Mortgage rates on the up

By Scoop
April 29, 2022 · less than 3 min read

With the Fed meeting in May, analysts will be keeping a close eye on mortgage approval rates. 

Agreement in principle 

Inflation in the US is at a 40-year high. And as prices head skyward, the government is turning to the Fed to raise interest rates and cool down the economy. Potentially good news for prices, but terrible news if you were paying off a mortgage or hoping to get one.  

Interest rises mean that homeowners will need to pay back more. And if the higher repayments put houses out of the reach of average Joes, that means we could see the mortgage market slowing down. 

Slowing things down 

There are some signs of this already happening, with some of the biggest retailing banks in the world recording double-digit losses in Q1. From Citigroup to Wells Fargo, a slowdown in the mortgage market is starting to drag on profits. “Rising rates drove a significant slowdown in mortgage banking, especially refinance activity,” said Kyle Sanders, an analyst with Edward Jones. 

The slowdown is far from ideal, but it’s also not quite the worst-case scenario.
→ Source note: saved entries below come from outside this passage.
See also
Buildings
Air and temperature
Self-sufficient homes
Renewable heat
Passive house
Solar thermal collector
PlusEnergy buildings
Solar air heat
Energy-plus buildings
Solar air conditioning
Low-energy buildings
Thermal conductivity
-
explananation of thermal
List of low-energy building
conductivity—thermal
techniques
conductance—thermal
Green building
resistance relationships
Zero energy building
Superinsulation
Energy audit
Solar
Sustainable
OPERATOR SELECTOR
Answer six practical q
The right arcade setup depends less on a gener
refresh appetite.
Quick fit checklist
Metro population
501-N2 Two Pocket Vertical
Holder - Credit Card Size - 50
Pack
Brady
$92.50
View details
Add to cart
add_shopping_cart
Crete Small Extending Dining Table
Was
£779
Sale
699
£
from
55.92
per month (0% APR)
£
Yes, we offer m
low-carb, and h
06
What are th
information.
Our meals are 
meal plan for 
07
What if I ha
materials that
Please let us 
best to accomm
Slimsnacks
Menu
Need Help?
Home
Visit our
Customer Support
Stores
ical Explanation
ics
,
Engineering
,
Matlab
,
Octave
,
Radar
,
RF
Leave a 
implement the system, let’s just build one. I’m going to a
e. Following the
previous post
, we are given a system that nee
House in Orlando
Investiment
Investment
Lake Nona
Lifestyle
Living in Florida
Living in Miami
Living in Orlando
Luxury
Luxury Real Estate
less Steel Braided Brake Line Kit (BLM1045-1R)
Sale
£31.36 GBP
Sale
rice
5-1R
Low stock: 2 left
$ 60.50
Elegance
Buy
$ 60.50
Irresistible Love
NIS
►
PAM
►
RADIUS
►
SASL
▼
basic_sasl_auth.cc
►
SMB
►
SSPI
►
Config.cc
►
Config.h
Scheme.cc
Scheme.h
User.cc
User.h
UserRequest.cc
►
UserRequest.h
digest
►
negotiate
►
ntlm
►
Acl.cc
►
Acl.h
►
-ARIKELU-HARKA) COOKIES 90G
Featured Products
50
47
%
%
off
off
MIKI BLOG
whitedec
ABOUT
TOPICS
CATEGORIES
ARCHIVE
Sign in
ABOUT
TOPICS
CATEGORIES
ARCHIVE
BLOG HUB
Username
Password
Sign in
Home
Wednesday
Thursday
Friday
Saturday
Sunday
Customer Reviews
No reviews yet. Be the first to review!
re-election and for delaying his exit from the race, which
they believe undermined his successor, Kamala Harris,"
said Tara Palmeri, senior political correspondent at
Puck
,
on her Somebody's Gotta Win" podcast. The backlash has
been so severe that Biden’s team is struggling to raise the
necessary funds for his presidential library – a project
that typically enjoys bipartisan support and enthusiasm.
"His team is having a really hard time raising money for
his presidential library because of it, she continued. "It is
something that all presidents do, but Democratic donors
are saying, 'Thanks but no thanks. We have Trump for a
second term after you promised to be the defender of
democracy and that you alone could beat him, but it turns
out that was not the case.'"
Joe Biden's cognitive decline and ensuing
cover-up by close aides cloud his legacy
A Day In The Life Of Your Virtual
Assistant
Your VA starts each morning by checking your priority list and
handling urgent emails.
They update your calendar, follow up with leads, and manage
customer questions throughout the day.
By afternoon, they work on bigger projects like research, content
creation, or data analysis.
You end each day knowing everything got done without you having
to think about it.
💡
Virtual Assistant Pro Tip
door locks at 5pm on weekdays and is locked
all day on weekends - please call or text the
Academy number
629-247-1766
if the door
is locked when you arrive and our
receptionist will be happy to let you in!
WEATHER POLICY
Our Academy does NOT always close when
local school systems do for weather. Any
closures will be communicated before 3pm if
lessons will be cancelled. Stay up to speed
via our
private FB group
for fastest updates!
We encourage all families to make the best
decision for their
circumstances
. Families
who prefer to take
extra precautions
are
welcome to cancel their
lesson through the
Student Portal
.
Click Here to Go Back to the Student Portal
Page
First American Chief Economist, Mark Fleming, recently pointed out that while rising rates will impact affordability, the average 3-year, fixed-rate mortgage “is still well below the historical average of nearly 8%”.  

But could we be testing these limits soon? The Fed has been signaling for a while to expect potentially drastic rate hikes. And with the next meeting slated for May, a more significant hike could start pushing those mortgage rates real fast.